抽出テキスト →
“中国”に接して
何年もの間,私は中国を訪れることを夢見てきました。“中国”という名称は,この国を世界の中心にすえ,他のすべての国をその周囲に位置付ける,伝統的な中華思想を反映しています。
人々はそれとは気付かずに中国の影響を受けてきました。紙と印刷術を最初に発明したのは中国人でした。風の吹く春の日に子供たちが楽しそうに揚げるたこが初めて空を舞ったのは中国でのことでした。スパゲッティやラビオールも元はと言えば中国人の舌を楽しませたものでした。また,優れた陶磁器や火薬として用いられるようになったものも中国が周囲の世界に及ぼした恩恵の一部に数えることができます。
私は妻と共に4年間,台湾省で宣教者として過ごしましたが,その間いつも本土はどのような所だろうと考えていました。そしてついに,その好奇心を満たす機会が訪れました。1978年の暮れに,中国政府がビザを海底電信で送ってきたので,商用で中国を訪れることができるようになったのです。飛行機で長い時間を掛けて太平洋を横断しました。北京が目前に近付くと,間もなく北京で北京鴨子<ペキン ダック>を食べ,万里の長城の上を歩き,人類全体の4分の1を占める人々の住む国をわずかではあっても知ることができると考え,心臓の鼓動が幾らか速まるのを感じました。とうとう中国にじかに接しようとしているのです。
10億を数える国民
最初に中国を訪れてから何年かが過ぎましたが,明の十三陵や紫禁城を訪れた日々のことは忘れられません。揚子江の船旅やヒマラヤ登山も私の人生における特筆すべき出来事です。しかし,長い歴史を誇るこの国において,南のエベレスト山や北の万里の長城よりはるかに価値あるものを見いだしました。この遺跡と自然の名所の間に存在する,ほかならぬ中国の10億を数える国民です。
何年もの間,中国にはごく少数の外国人しか入国が認められず,その外国人に中国人が話し掛けることはほとんどありませんでした。それは,中国人がそれを望まなかったからではありません。中国人は元々つき合い好きで,人をよくもてなします。しかし政治情勢の影響で警戒心を抱くようになっていました。幸いにも,そうした時代はほとんど過ぎ去ったと言えます。食後に少し外を散歩しようものなら,たちまち大騒ぎになります。何分もしないうちに,外国人を見て話し掛けようとする人々の人だかりができます。見物に出た観光客の方がたちまち見物の的になります。

提供記録 →
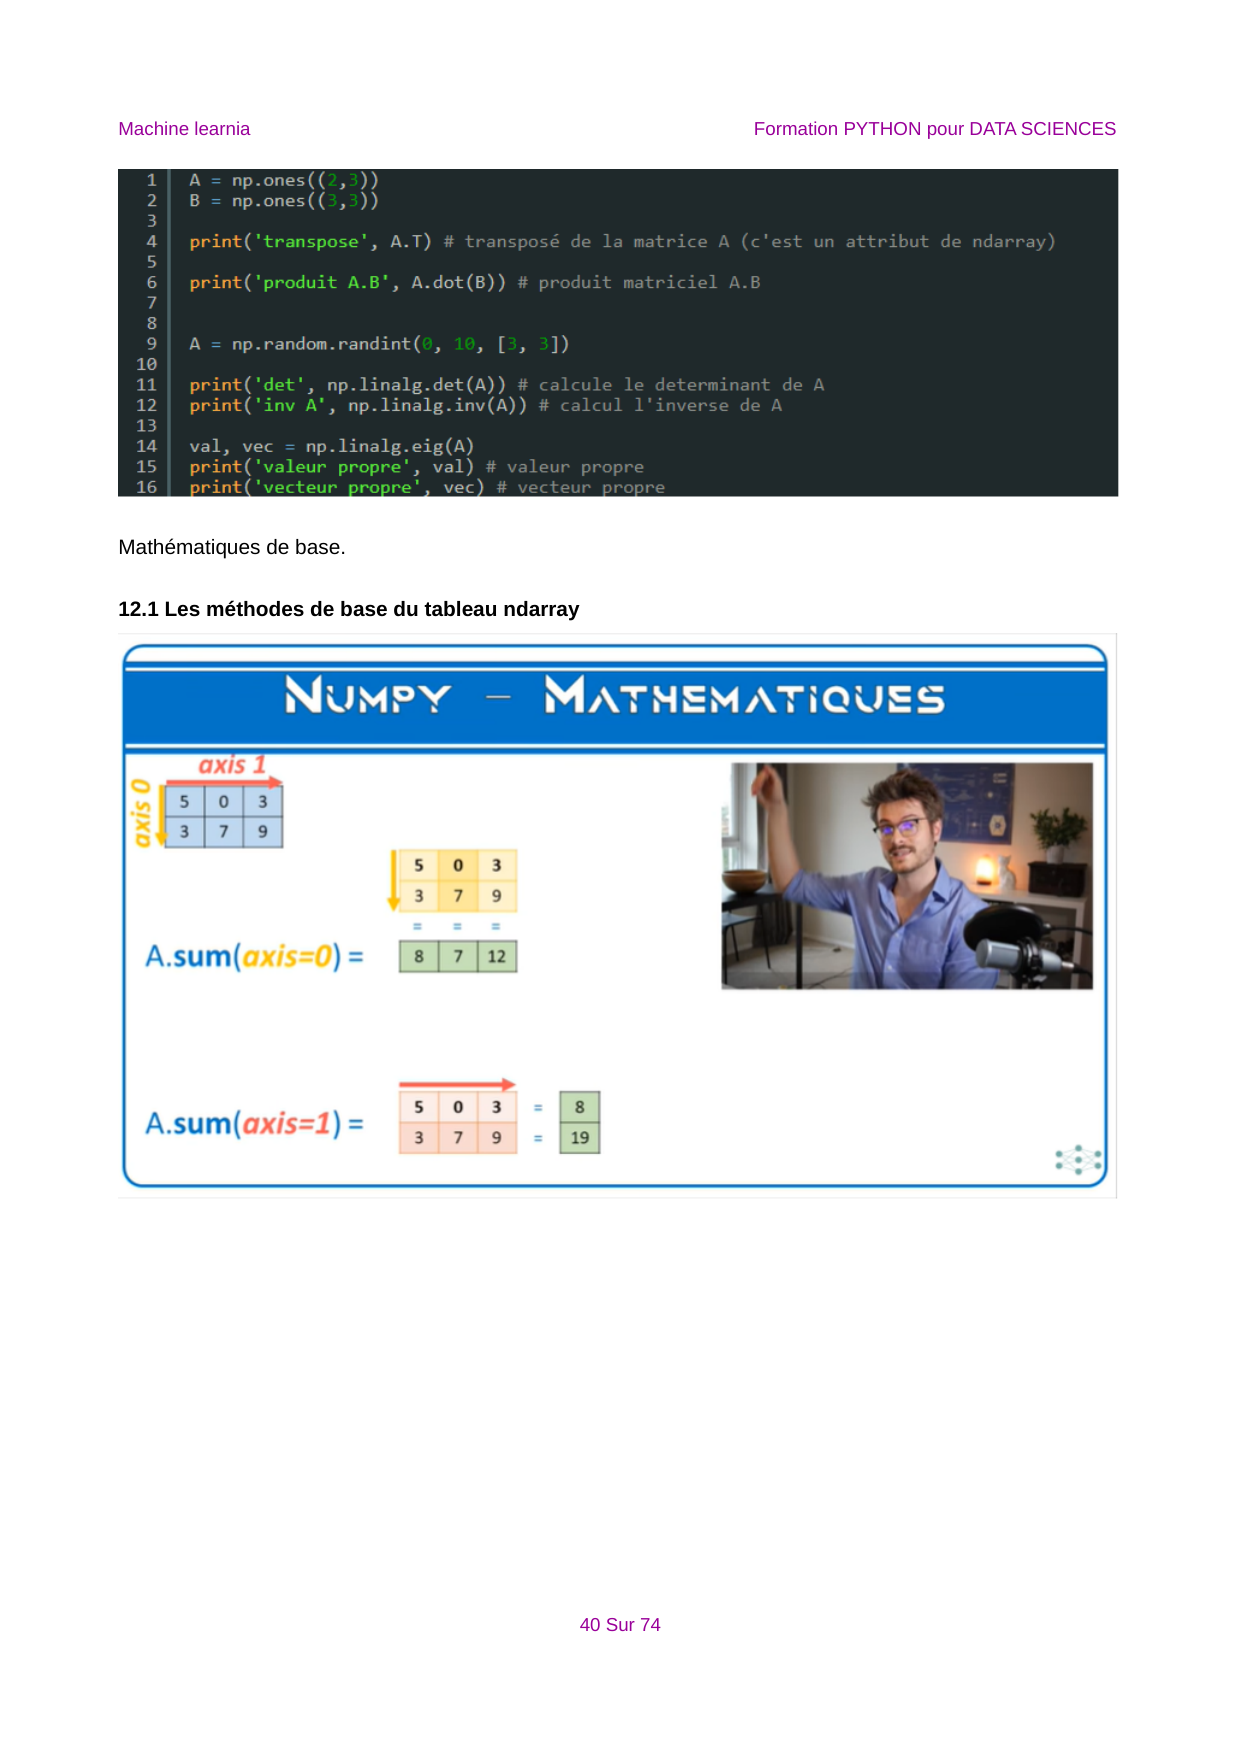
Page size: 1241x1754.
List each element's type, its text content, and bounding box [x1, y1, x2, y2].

picture [118, 169, 1122, 499]
picture [118, 632, 1122, 1201]
text Mathématiques de base. [118, 535, 1122, 559]
subtitle 12.1 Les méthodes de base du tableau ndarray [118, 596, 1122, 620]
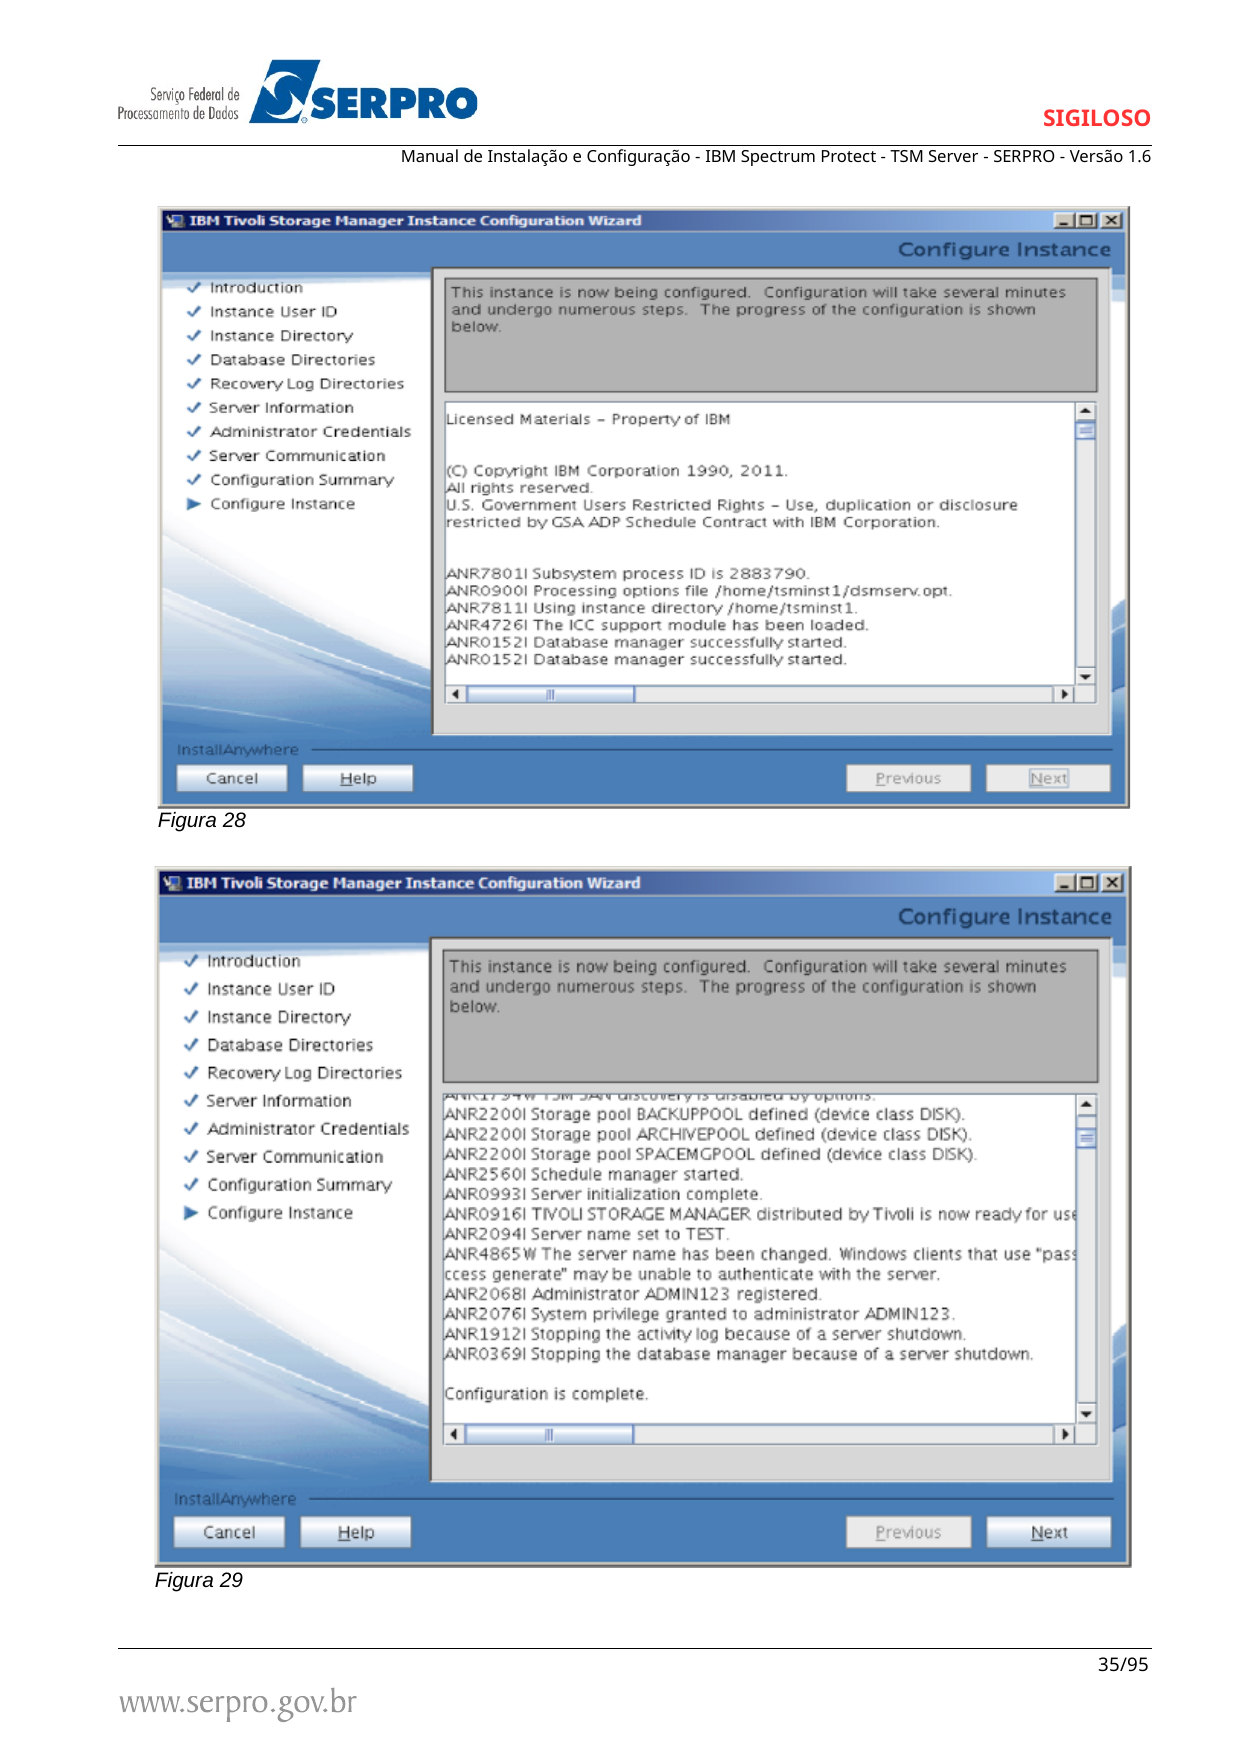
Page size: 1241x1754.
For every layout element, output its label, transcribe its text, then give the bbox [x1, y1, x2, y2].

picture [118, 59, 478, 124]
picture [154, 866, 1132, 1568]
text Figura 29 [154, 1568, 1132, 1592]
picture [157, 206, 1131, 809]
text Figura 28 [158, 809, 1130, 832]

練習課題 →
1 > 中国についての文章のうち、「私は妻と共に4年間,台湾省で」から「たちまち見物の的になります。」までをそのまま書き出してください。
2 > 記録の中で「text」という文字列を含む行はいくつありますか。数だけを答えてください。

解答一覧 →
1 >
私は妻と共に4年間,台湾省で宣教者として過ごしましたが,その間いつも本土はどのような所だろうと考えていました。そしてついに,その好奇心を満たす機会が訪れました。1978年の暮れに,中国政府がビザを海底電信で送ってきたので,商用で中国を訪れることができるようになったのです。飛行機で長い時間を掛けて太平洋を横断しました。北京が目前に近付くと,間もなく北京で北京鴨子<ペキン ダック>を食べ,万里の長城の上を歩き,人類全体の4分の1を占める人々の住む国をわずかではあっても知ることができると考え,心臓の鼓動が幾らか速まるのを感じました。とうとう中国にじかに接しようとしているのです。
10億を数える国民
最初に中国を訪れてから何年かが過ぎましたが,明の十三陵や紫禁城を訪れた日々のことは忘れられません。揚子江の船旅やヒマラヤ登山も私の人生における特筆すべき出来事です。しかし,長い歴史を誇るこの国において,南のエベレスト山や北の万里の長城よりはるかに価値あるものを見いだしました。この遺跡と自然の名所の間に存在する,ほかならぬ中国の10億を数える国民です。
何年もの間,中国にはごく少数の外国人しか入国が認められず,その外国人に中国人が話し掛けることはほとんどありませんでした。それは,中国人がそれを望まなかったからではありません。中国人は元々つき合い好きで,人をよくもてなします。しかし政治情勢の影響で警戒心を抱くようになっていました。幸いにも,そうした時代はほとんど過ぎ去ったと言えます。食後に少し外を散歩しようものなら,たちまち大騒ぎになります。何分もしないうちに,外国人を見て話し掛けようとする人々の人だかりができます。見物に出た観光客の方がたちまち見物の的になります。

2 > 5